* **Supplied text**:

I'm 265in and I just bought a used blur that came set up tubeless, I burped out all the air of my rear tire a hundred yards into my first ride on it today when I went through a little rock garden. Mavic 719 with nevegal tire. I couldn't figure out how to get it to resealload and aired back up so I'm just gonna use tubes for now. I might try again after I lose some more weight.


----------



## GTscoob (Apr 27, 2009)

DexTan said:


> i have a pair of Mavic EX729s with 2.5 Nevegal DHs and plan to do a Stans no tube on 'em. will they be okay for tubeless or will i also have trouble with frequent burping? i'm 270lbs.


Might work, might not. Kendas have weak bead lock systems and normally have thinner sidewalls (your DH should be fine with doublewalls).

FWIW, I've had better experience with split tube tubeless not burping but others have different experiences. I made sure the entire bead was coated in mold builder before inflating and the tire is completely bonded to the split tube underneath. Over a year later now and it still holds air. I've never burped by gorilla tape tubeless setup except in a wreck where I was already going down and went OTB with a lot of lateral force on the front tire.


----------



## DexTan (Aug 14, 2012)

GTscoob said:


> Might work, might not. Kendas have weak bead lock systems and normally have thinner sidewalls (your DH should be fine with doublewalls).


Thanks for heads up. I actually have a pair of Intense single wall Edges AM here sitting about unused, do you think this has better bead locks than the Kendas?


----------



## sheranian (Aug 1, 2012)

Sasquatch did you ever get any flows? I need to order some new wheels for my bike build and I don't know what to do? I would like to run tubeless but I am worried abut my weight. I'm going to go CK hubs and was thinking flow ex. MC recommended your set up mtx33? Redbarn recommended WTB Lazerdisc... No great reviews for sure. I wonder about the Salsa Gordo even though they say not to run tubeless?


----------



## jonshonda (Apr 21, 2011)

If it makes you guys feel any better, I was at 308lbs and running Mavic c29ssmax without any issue regarding the spokes or hoops, I just toasted the rear hub. I ran tubeless on those tires like it was nobodies business. Sealant, floor pump, onto the trails. I had one burb once, that was it.

* **The data**:
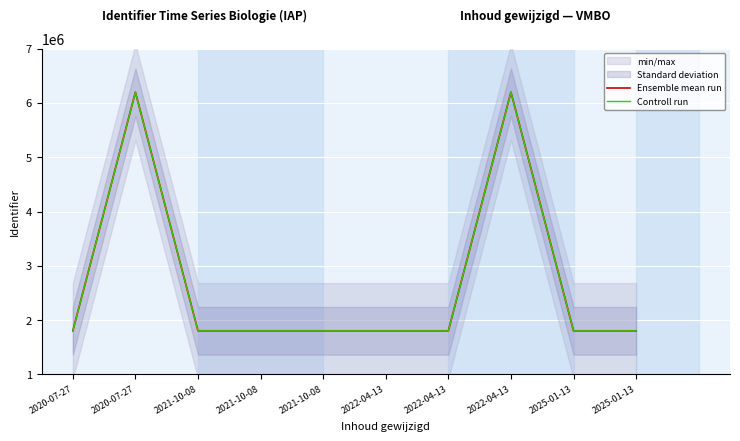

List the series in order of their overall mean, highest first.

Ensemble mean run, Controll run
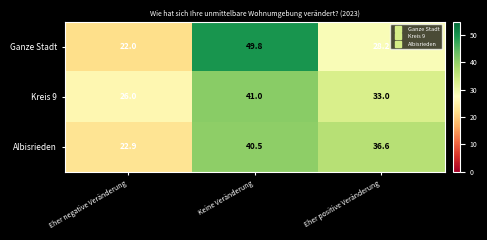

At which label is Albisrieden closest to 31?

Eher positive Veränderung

--

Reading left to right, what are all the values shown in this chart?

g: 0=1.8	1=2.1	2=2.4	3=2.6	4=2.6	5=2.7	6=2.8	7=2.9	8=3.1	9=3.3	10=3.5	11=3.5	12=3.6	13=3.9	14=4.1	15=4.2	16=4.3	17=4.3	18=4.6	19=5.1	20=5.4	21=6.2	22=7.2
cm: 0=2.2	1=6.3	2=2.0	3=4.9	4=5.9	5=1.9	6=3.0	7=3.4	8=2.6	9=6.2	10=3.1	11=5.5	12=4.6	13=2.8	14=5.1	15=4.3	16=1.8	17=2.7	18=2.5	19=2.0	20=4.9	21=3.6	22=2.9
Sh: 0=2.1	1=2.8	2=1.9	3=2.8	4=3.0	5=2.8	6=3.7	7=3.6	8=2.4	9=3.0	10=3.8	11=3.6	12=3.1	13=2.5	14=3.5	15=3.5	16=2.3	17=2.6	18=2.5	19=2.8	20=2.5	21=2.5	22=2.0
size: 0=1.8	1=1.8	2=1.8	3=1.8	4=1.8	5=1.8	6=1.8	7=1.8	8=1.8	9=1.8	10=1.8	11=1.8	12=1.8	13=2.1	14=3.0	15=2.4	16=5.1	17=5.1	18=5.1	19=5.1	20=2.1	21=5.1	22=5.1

* **Required tasks**:
A: In the records, arrange the lines starting with the line containing "List the series" and going on through the line containing "Eher positive Veränderung" as a numbered list. Skip blank lines and leave the pictures out.
B: Pick up the thread about running tubeless tires at heavy rider weights and continue it after its final sentence.

* **Expected responses**:
A:
1. List the series in order of their overall mean, highest first.
2. Ensemble mean run, Controll run
3. At which label is Albisrieden closest to 31?
4. Eher positive Veränderung

B:
I have replaced the C29SSMAX with Chris King ISO hubs ( Stainless Freehub in the Rear, 15mm TA up front) with Flow EX. I have 200ish miles on the and have had zero issues. Using the Stans tape and sealent, I am mounting all my Specialized Tires with floor pump. No purps, no issues.


----------



## Sasquatch1413 (Nov 6, 2008)

I haven't tried the flows or flow EX yet. I saw a post from a 300+ guy running flows that said he has to true/tension his rear wheel every couple rides. Thats not what I'm looking for. I'll run tubes before I build a weak wheel that requires a lot of maintenance. 

My MTX33 rear wheel (DT Swiss 440 FR rear hub) was built by Mike Curiak. Its been the most kick arse rear wheel I've ever ridden. Zero issues. I check spoke tension maybe twice a year and it only needs very minor tweaks. I've been running it for a couple years now. I'd hate to go to a better tubeless rim just to have it not hold up.

Sheranian, I would definitely stay away from the Lazerdisc. The only thing I would think about running is the Flow EX, Velocity P35, or Gordo. I think these rims are all pretty similar in strength. But not as strong as the MTX33


----------



## Sasquatch1413 (Nov 6, 2008)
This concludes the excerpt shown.